Miao: when pull-down volumes are to be removed from your work set, do you want to keep the same work set or have a new one?

Michelle: would like to keep the same work set, because in the future when in copyright items are added to the portal experience, I may want to refer back to the work set, and "Un-ignore" the vols IDs

Miao: how about versioning of the work set, e.g. having a new version of work set when updating the work set.

Michelle: that would be the ideal situation. Does HTRC portal keep versioning of work sets?

Loretta: Will have to see if this is turned on in storage, but we can turn this on if necessary. Currently it's not displayed to users in the portal, so what people see is the only the most recent list of their volumes.

Loretta: Do you like the way of displaying gender information?
Michelle: the gender icon appeared to be confusing at the 1st time seeing it. Not sure what M/F means but then figured out. Gender not an interesting question for her with regards to the types of examples she uses the portal for. The size of the icon seems a little big, bigger than the text anyway, and this is somewhat visually annoying to her. Maybe just change to male/female symbol - but not sure what this means for unknown.

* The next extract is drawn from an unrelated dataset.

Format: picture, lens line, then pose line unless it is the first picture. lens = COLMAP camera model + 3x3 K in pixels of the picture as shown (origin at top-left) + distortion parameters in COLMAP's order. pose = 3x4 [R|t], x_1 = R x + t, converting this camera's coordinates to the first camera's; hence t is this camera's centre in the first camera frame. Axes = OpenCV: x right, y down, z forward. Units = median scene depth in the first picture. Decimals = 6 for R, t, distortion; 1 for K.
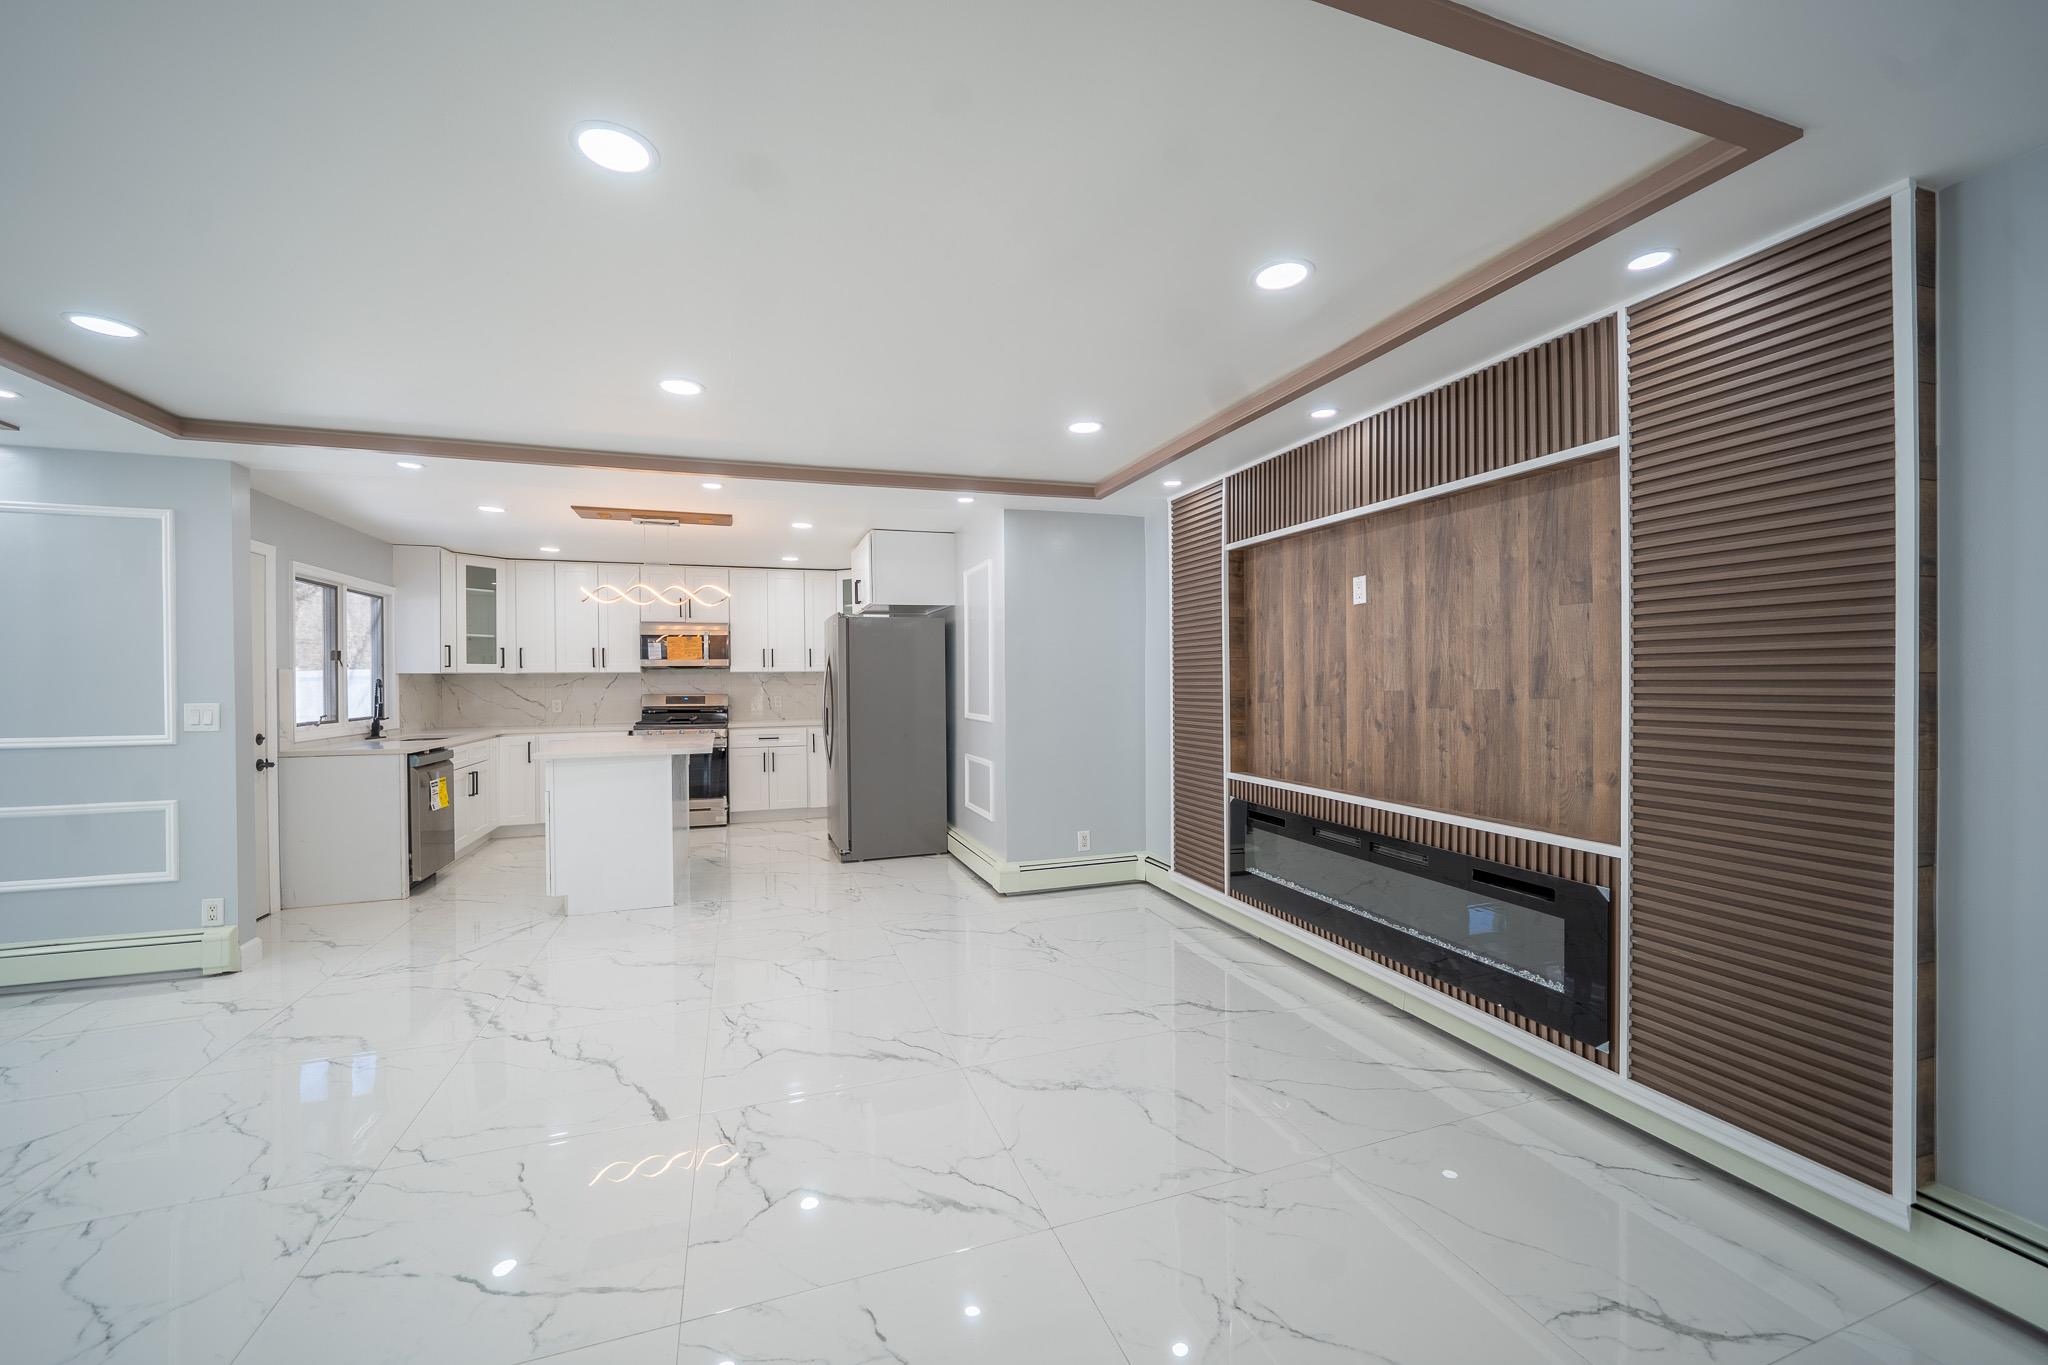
lens RADIAL K [[761.6, 0, 1022.4], [0, 761.6, 682.0], [0, 0, 1]] dist [-0.025258, 0.000120]
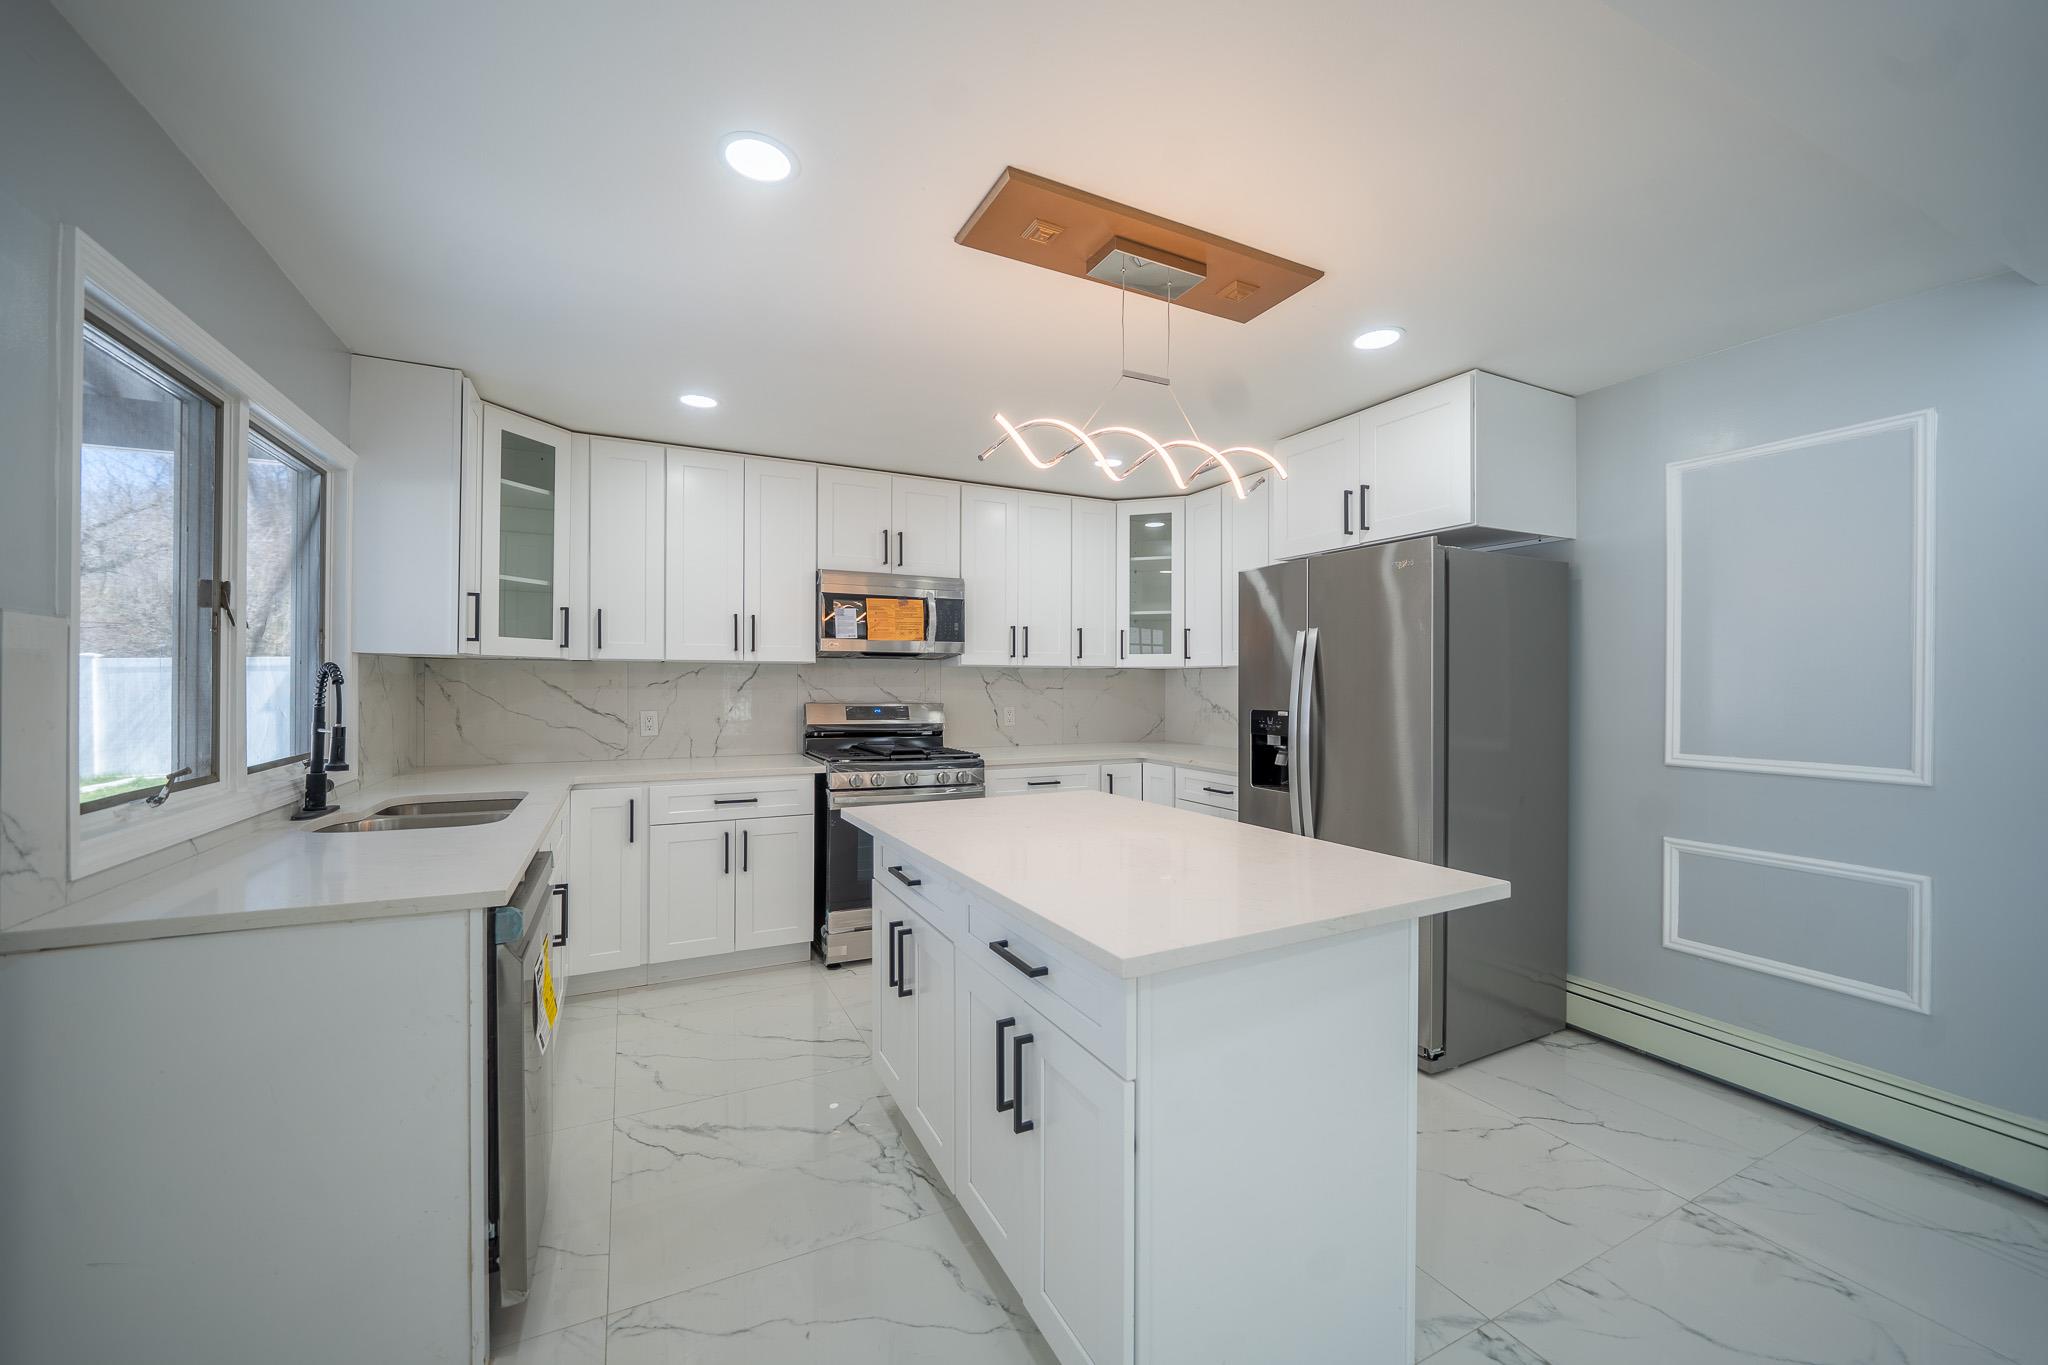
lens RADIAL K [[761.6, 0, 1009.4], [0, 761.6, 685.1], [0, 0, 1]] dist [-0.025258, 0.000120]
pose [[0.994541, 0.012101, 0.103639, -0.430098], [-0.011774, 0.999924, -0.003769, 0.003883], [-0.103677, 0.002529, 0.994608, 0.452507]]
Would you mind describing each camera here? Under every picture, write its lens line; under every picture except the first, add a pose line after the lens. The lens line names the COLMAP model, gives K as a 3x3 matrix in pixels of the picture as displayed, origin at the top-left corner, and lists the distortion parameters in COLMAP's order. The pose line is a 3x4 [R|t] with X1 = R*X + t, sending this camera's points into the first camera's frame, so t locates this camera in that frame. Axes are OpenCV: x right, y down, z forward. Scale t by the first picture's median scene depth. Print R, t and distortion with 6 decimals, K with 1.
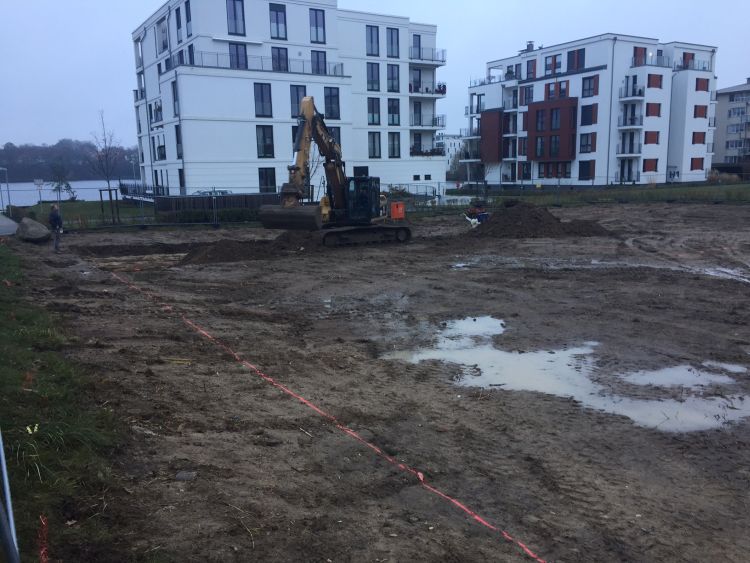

Michelle: had a class demoing HTRC portal recently. She thinks that as participants engage, they are really trying to do several things, and it's hard to tease these apart. They are getting used to doing algorithmic text analysis, and a methodology that is new to them. They are also just trying to find their way around in the portal. This makes actually evaluating their thoughts about the suitability/desirability of the algorithms difficult.
There is a lot of excitement about the NaiveBayes algorithm potential. If we could can actually train effectively on one set, and classify on another set, then that would really helpful. People like topic modeling, and in favor of word count. Sometimes count just tells you about the grammatical necessities of the language, e.g. "the" as required frequently in English.Word count results can look very disappointing unless the scholar can control the stopwords dynamically, as they can in the voyant tools (http://voyant-tools.org/).

Entity extraction is another thing that people get excited about. Lots of potential to find you way through texts.